A 39-year-old woman is evaluated in the office for a malar rash, arthralgias, and serositis. Complete blood count and renal and liver chemistry studies are normal. Assays for antinuclear antibodies, anti-double-stranded DNA antibodies, and anti-Smith antibodies are positive. Serologic studies for HIV are negative.
Chest radiograph is normal. Tuberculin skin testing reveals 8 mm of induration.
Before initiating prednisone, which of tahe following is the most appropriate next step in this patient's management?
A Isoniazid for 9 months
B Isoniazid, pyrazinamide, rifampin, and ethambutol for 12 months
C Rifampin and pyrazinamide for 2 months
D No antituberculous therapy
these PPD question have no end :scared::scared:
since the pt will be start (no yet) and steroid though immunosupressive but dont directly accused of reactivating TB like (anti-TNF). i think at this time NOthing is needed.
however if the pt has been taking steroid for prolonged time and PPD is 8mm, know what is the ans ?
Those on steroids for long time PPD of 5mm and above is positive, and they should have CXR done
if CXR is negative then INH for 9 months
If CXR is positive then complete treatment (RIPE)
A 39-year-old woman is evaluated in the office for a malar rash, arthralgias, and serositis. Complete blood count and renal and liver chemistry studies are normal. Assays for antinuclear antibodies, anti-double-stranded DNA antibodies, and anti-Smith antibodies are positive. Serologic studies for HIV are negative.
Chest radiograph is normal. Tuberculin skin testing reveals 8 mm of induration.
Before initiating prednisone, which of tahe following is the most appropriate next step in this patient's management?
A Isoniazid for 9 months
B Isoniazid, pyrazinamide, rifampin, and ethambutol for 12 months
C Rifampin and pyrazinamide for 2 months
D No antituberculous therapy
Isoniazid therapy for 9 months is recommended for this patient. Immunosuppressed patients have an increased risk for developing primary or reactivation tuberculosis. Prednisone may cause false-negative tuberculin skin test results. Therefore, tuberculin skin testing in immunosuppressed patients is recommended before initiation of prednisone therapy. The American Thoracic Society recommends that patients who use prednisone, ≥15 mg/d, or any other immunosuppressive agent and who have ≥5 mm of induration on tuberculin skin testing begin prophylactic therapy with isoniazid, 300 mg/d, for 9 months.
Concomitant administration of rifampin and pyrazinamide is associated with substantial hepatic toxicity and is not indicated for patients with latent tuberculosis unless the benefits of this treatment outweigh the risks or other regimens cannot be used. Since this patient has no evidence of active tuberculosis, four-drug treatment for 1 year is not needed. Compared with isoniazid, rifampin for 4 months may be associated with better compliance and fewer side effects and therefore may be used as alternative therapy for latent tuberculosis.

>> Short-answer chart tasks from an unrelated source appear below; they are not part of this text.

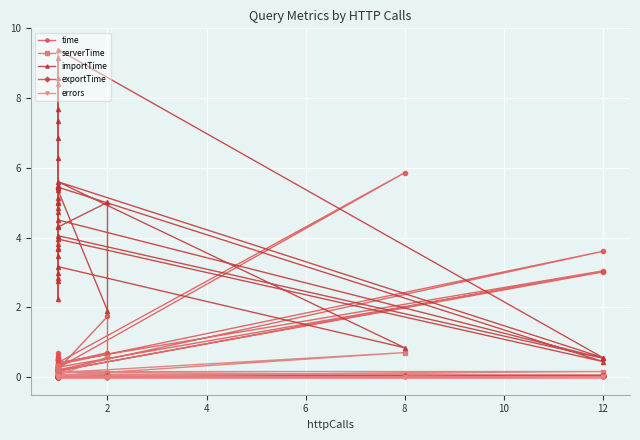

True or false: exportTime and importTime cross at least once.

False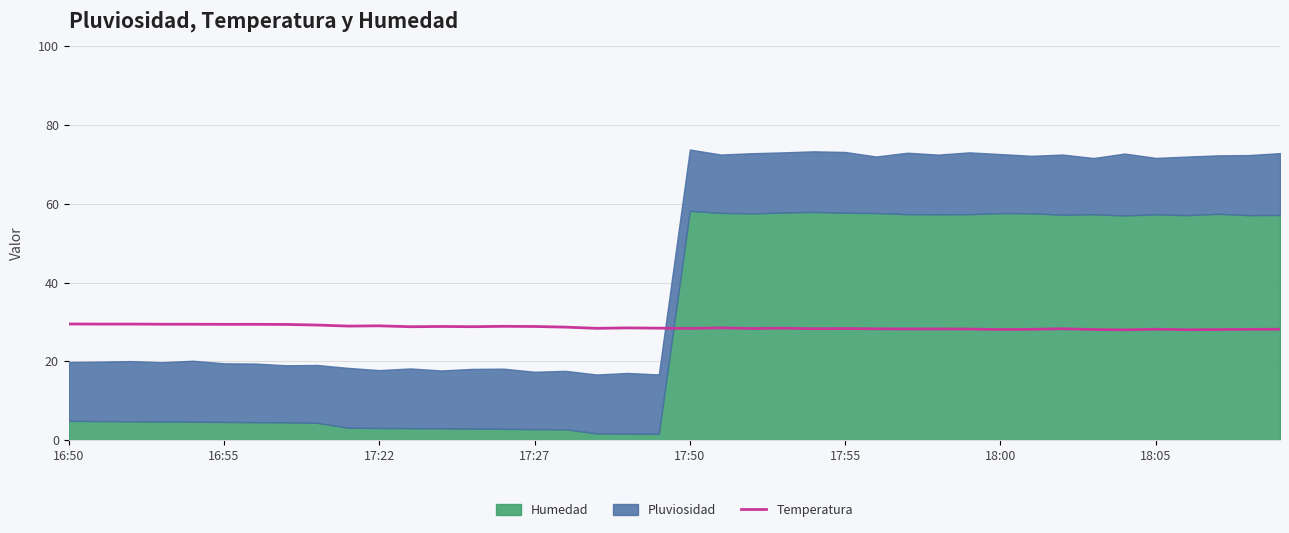

How many interior local valleys (lower than both neighbors) does the data have?

11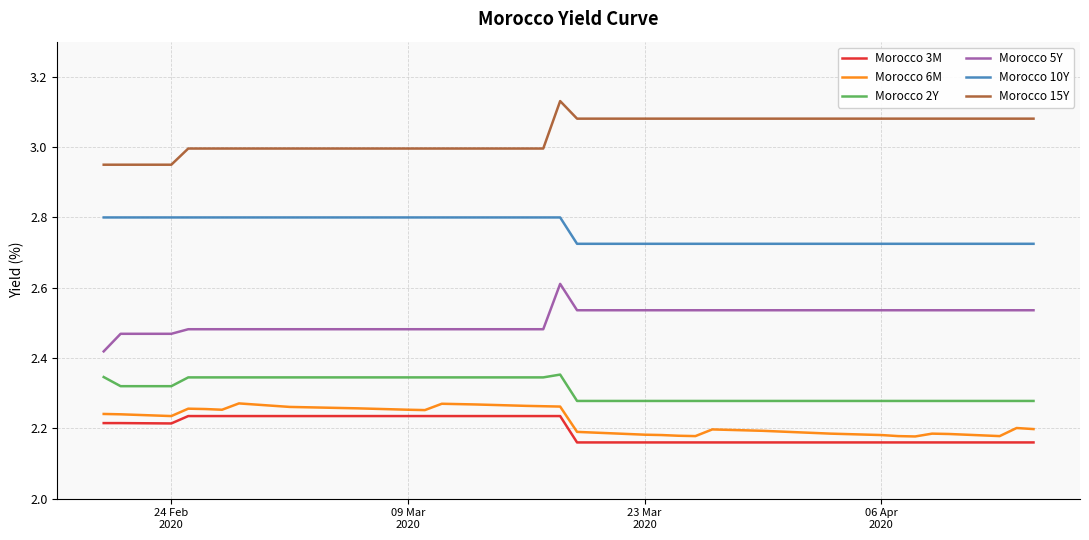

True or false: Morocco 10Y and Morocco 2Y intersect in this chart.

False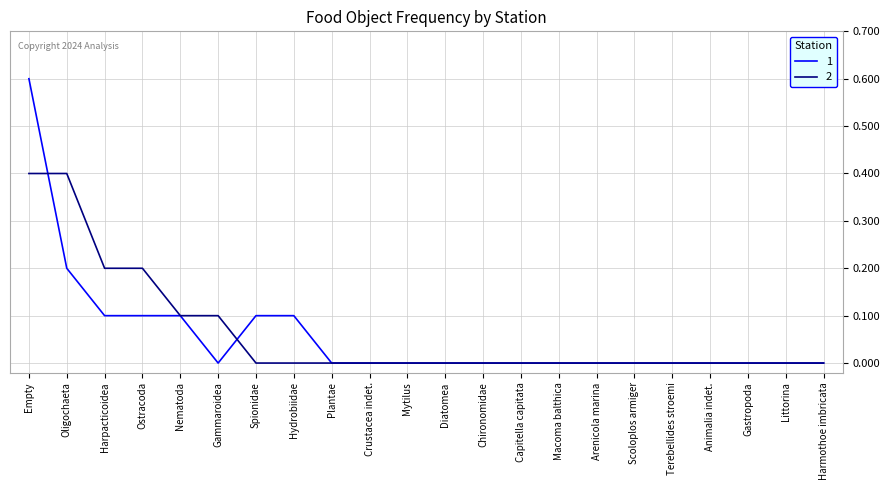

What is the spread (max minus min) of values at Ostracoda?

0.1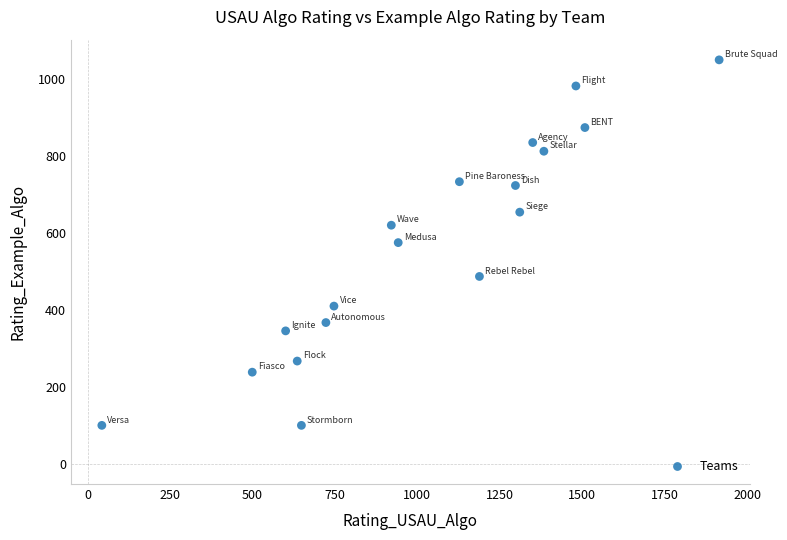

What is the range of X values (max minus min)?

1872.6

I think the take home point from last two questions on PPD is --- INH prophylaxis for any patient who either is on immunosuppressive therapy or starting immunosuppressive therapy.
If you think about it it makes perfect sense. You will give INH for 9 months to a patient on immunosuppressive therapy with a PPD of > 5mm. If the same patient is going to start immunosuppressive therapy and has a PPD of > 5 mm then that patient is in the same situation as before.
So, starting immunosuppressive therapy is clinically equivalent to being on immunosuppressive therapy with a PPD > 5mm for the purpose of starting INH prophylaxis.